Automatic coding of nearly 2 million hospitalisation events to ICD-10 in the China Kadoorie Biobank

  • Sam Sansome,
  • Iain Turnbull,
  • John McDonnell

DOI
https://doi.org/10.23889/ijpds.v3i4.646
Journal volume & issue
Vol. 3, no. 4

Abstract

Read online

Introduction Using linkage to the Chinese National Health Insurance (HI) system, we identified disease outcomes from a prospective cohort study of 512,000 middle-aged Chinese adults. Mandarin free-text diagnosis data were supplied by over 30 different agencies across 10 areas, often without an accompanying International Classification of Diseases 10th revision (ICD-10) code. Objectives and Approach To facilitate a genome-wide association study (GWAS) of all our genotyped participants, we needed to code as many of our 2.02 million hospitalisation events as possible. We developed software to assign ICD-10 codes to unique disease descriptions and stored the coded diagnoses in an internal corpus. The software used an interface which allowed clinicians to select and code disease descriptions individually, or collectively using Chinese keywords. All coded disease descriptions were subsequently validated by an independent Mandarin-speaking clinician. All new events with descriptions which matched exactly those already in the corpus were automatically coded to ICD-10. Results By the end of 2016, there were 2,021,352 hospitalisation events coded to ICD-10. 436,702 (21.6%) were automatically assigned codes where disease descriptions corresponded to those in the Chinese version of the ICD-10 codebook. A further 1,084,197 (53.6%) were coded by a clinician using our standardisation software; all disease descriptions linked to 200 or more events were included. Finally, a remaining 454,237 (22.5%) events were given the ICD-10 codes supplied by the health insurance agency (after cleaning).
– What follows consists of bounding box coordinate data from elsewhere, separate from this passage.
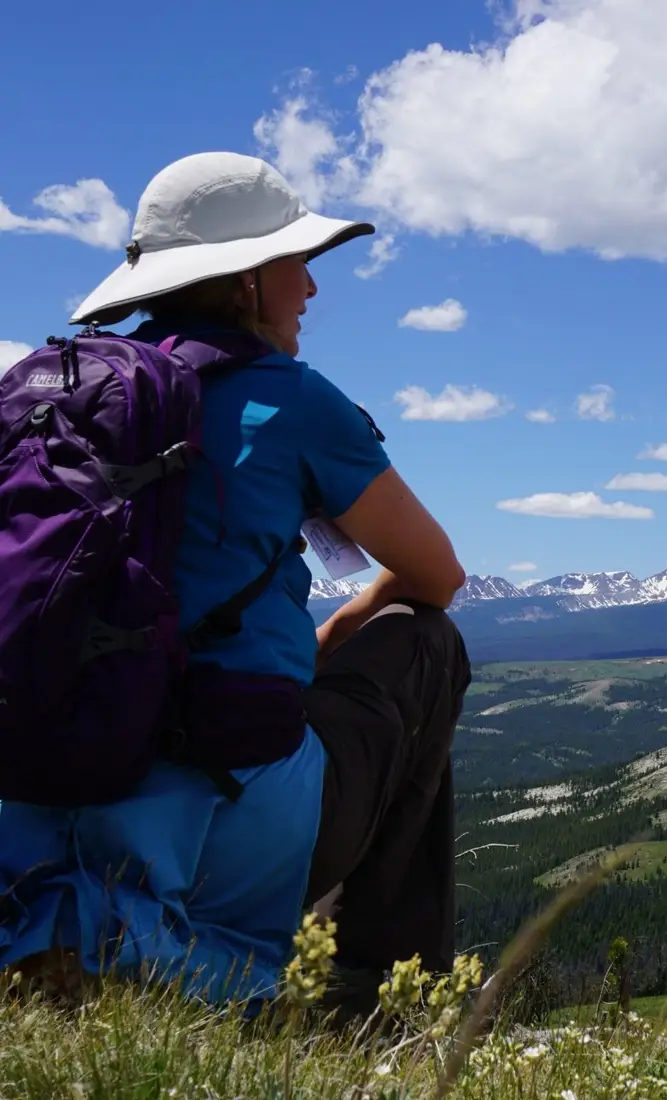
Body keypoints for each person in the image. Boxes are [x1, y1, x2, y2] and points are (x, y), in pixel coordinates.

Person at [0, 151, 471, 1015]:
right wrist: (338, 633)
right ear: (249, 281)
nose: (312, 292)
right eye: (299, 265)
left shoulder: (54, 396)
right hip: (230, 816)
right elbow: (436, 576)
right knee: (428, 643)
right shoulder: (291, 398)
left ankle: (71, 925)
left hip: (38, 799)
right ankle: (373, 994)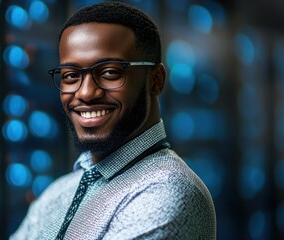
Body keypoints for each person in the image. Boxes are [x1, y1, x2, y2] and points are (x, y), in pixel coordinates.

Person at [11, 1, 216, 239]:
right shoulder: (58, 193)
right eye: (71, 76)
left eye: (109, 72)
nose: (86, 93)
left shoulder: (169, 191)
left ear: (156, 80)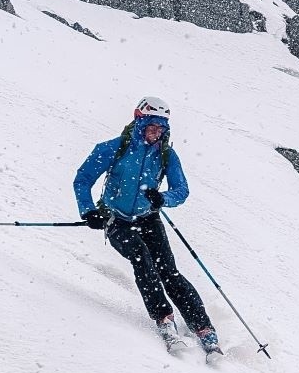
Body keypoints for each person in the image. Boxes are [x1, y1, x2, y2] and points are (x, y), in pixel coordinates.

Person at [73, 96, 223, 356]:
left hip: (147, 218)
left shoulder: (166, 154)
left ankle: (204, 329)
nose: (156, 133)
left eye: (161, 128)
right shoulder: (113, 148)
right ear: (139, 121)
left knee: (169, 272)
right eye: (151, 127)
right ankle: (164, 319)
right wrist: (89, 211)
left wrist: (163, 198)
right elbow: (82, 179)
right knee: (142, 259)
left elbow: (182, 190)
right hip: (115, 218)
In total, 97.7% of all health insurance events were coded to ICD-10. Overall, over 17,000 unique disease descriptions have been clinically classified. Conclusion/Implications Automatic coding of hospitalisation events to ICD-10 has enabled our study to investigate a greater range of diseases and use GWAS to detect novel genetic variants. We are now well positioned to test semantic matching and machine learning strategies for coding of the remaining 46,216 (2.3%) uncoded events.